The Code of Ethics
Introduction to the Code (Updated July 2019)
The aim of the ICMTA Code of Ethics is to provide guidelines as shared principles and best practices for our work as conscious movement teachers in our local communities and across the globe.
We recognize that ICMTA members come from diverse backgrounds, cultures, professions, communities, gender identities, sexual orientations, beliefs, as well as residing in different countries and speaking multiple languages. We seek to celebrate our diversity as a great strength and rich ongoing learning (see the ICMTA Diversity Policy) and understand that all of us, regardless of background, have blind spots.
As teachers of conscious movement, we regularly face ethical challenges that require self-reflection, self-responsibility and enquiry into our blind spots. We aspire to educate ourselves and seek to embody the values of dignity, respect, equality, integrity and compassion, and, above all, to do no harm as teachers.
While teachers are asked to agree to the ICMTA Code of Ethics when they become ICMTA members, we recognize that situations can arise that challenge this agreement. The aim of the ICMTA Code of Ethics is to provide ethical guidelines for teachers to support them to recognize when they are in a situation that requires ethical support, and to strongly encourage them to seek both peer and professional support.
THE CODE OF ETHICS
1. Professional and Personal Integrity
A commitment to personal and professional integrity provides a solid foundation and basis for our work as conscious movement teachers. This includes:
1.1 A commitment to ongoing education in the practice we teach.
2. Safety & Awareness
A commitment to safety and awareness.
As conscious movement teachers we are dedicated to providing a safe space for movement exploration. This includes :-
2.1 Ensuring sobriety in our classes and workshop sessions. This means neither teacher nor students, so far as we can ensure it, should use intoxicants that affect awareness before or during classes or workshop sessions. This includes, but is not limited to, abiding by any local laws where we teach related to the use of drugs and alcohol.
3. Healthy Boundaries
A commitment to healthy boundaries.
3.1 Sexual Boundaries
3.1.1 A sexual relationship or romantic intimacy is not appropriate between teachers and their students.
3.1.2 In an exceptional case where a relationship develops over time between a teacher and student, the student-teacher relationship must have clearly and consciously ended before any development of romantic intimacy or sexual relationship.
3.1.2 A minimum time period must elapse from the end of the teacher-student relationship and the beginning of a sexual and/or romantic relationship. We recommend this is at least 3 months to allow time and space for clear seeing, and to prevent impulsive decisions that might harm teacher and/or student alike.

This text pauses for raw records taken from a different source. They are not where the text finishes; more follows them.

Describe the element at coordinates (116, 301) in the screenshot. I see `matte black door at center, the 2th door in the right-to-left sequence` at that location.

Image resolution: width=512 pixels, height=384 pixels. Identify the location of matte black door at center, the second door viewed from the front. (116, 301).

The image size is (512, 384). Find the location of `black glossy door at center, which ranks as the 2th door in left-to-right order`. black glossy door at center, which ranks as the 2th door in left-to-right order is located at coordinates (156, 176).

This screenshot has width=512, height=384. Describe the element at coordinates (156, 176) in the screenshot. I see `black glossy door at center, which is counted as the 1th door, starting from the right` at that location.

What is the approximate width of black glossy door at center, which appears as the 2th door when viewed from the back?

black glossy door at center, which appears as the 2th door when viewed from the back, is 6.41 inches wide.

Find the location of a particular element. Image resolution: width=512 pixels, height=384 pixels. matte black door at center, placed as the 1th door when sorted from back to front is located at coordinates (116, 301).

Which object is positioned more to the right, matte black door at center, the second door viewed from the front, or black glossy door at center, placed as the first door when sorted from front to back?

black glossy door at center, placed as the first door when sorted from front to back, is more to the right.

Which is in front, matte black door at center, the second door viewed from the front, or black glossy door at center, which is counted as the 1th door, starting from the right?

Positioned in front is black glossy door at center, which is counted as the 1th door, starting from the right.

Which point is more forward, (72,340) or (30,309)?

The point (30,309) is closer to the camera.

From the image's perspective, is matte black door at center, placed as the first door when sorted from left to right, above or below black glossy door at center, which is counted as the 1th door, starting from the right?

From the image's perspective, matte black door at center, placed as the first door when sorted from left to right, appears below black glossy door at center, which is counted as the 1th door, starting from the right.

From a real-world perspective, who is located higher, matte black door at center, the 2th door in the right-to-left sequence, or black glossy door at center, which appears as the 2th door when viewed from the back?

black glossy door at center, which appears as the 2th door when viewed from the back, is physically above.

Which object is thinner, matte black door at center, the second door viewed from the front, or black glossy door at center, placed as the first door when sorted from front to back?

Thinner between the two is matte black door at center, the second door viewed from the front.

3.1.4 A clear understanding from both parties that the student-teacher relationship has ended.
3.1.5 The teacher has a responsibility to get professional supervision and/or peer support to explore potential areas of unconsciousness and any personal issues involved.
3.2 Emotional Boundaries
3.2.1 We are responsible for respecting the welfare and best interests of our students.
3.2.2 We do not use our position as a teacher to take advantage of students and will not depend on students to fill emotional and social needs.
3.3 Financial Boundaries
3.3.1 We are clear and fair in our business dealings with our students.
A commitment to accountability. We make ourselves accountable to our students, and to each other. We will practice responsible communication and dialogue, and seek peer support and/or professional supervision should any complex boundary or territorial issue arise. If an issue cannot be resolved through these means we will consult the ICMTA Ethics and Mediation Circle and seek the support of the ICMTA Mediation Procedure or the ICMTA Grievance Procedure as is appropriate.